严子陵钓台
张以宁 〔明朝〕
故人已乘赤龙去,君独羊裘钓月明。
鲁国高名悬宇宙,汉家小吏待公卿。
天回御榻星辰动,人去空台山水清。
我欲长竿数千尺,坐来东海看潮生。
古诗译文
当年的故人(光武帝刘秀)已经乘着赤龙飞升去了(指帝王驾崩或意指其尊贵身份),唯独你披着羊皮袄在明月下垂钓。
您在鲁地(借指高洁的隐士品格)的高名悬挂于宇宙之间,而汉代朝廷中的那些小官吏却还在等待着像您这样的人才来担任公卿之位(此处反衬出世俗官职的卑微与隐逸的高贵,或指刘秀曾征召严子陵入朝为官,但严子陵不屑一顾)。

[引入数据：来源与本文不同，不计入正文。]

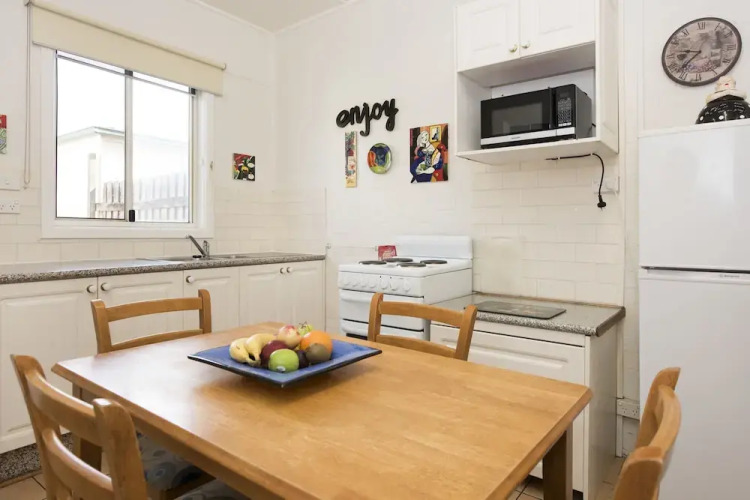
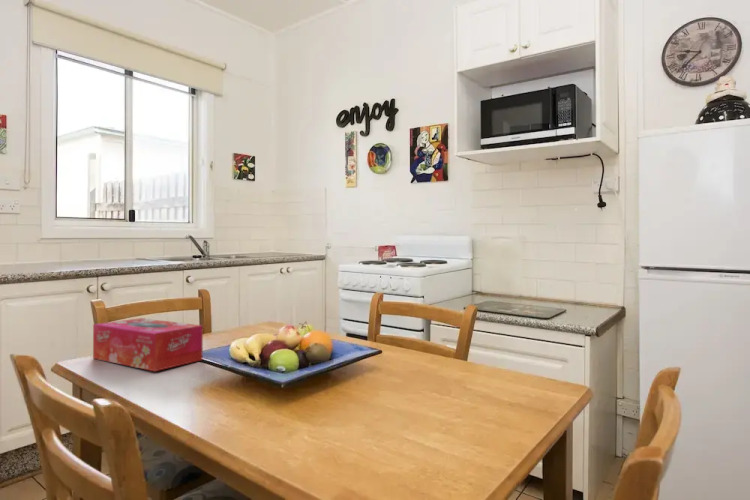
+ tissue box [92,317,204,372]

天子回銮时星斗为之转动,如今人去楼空,只剩下那钓台和清澈的山水依旧。
我也想拿起几千尺长的钓竿,坐着在这东海边观看潮汐的生灭。
知识点
1. 咏史怀古诗:此类诗歌常借古迹或历史人物抒发感慨,往往包含对历史的反思和对现实的隐喻。本诗通过对严子陵钓台的凭吊,表达了诗人对隐逸精神的推崇。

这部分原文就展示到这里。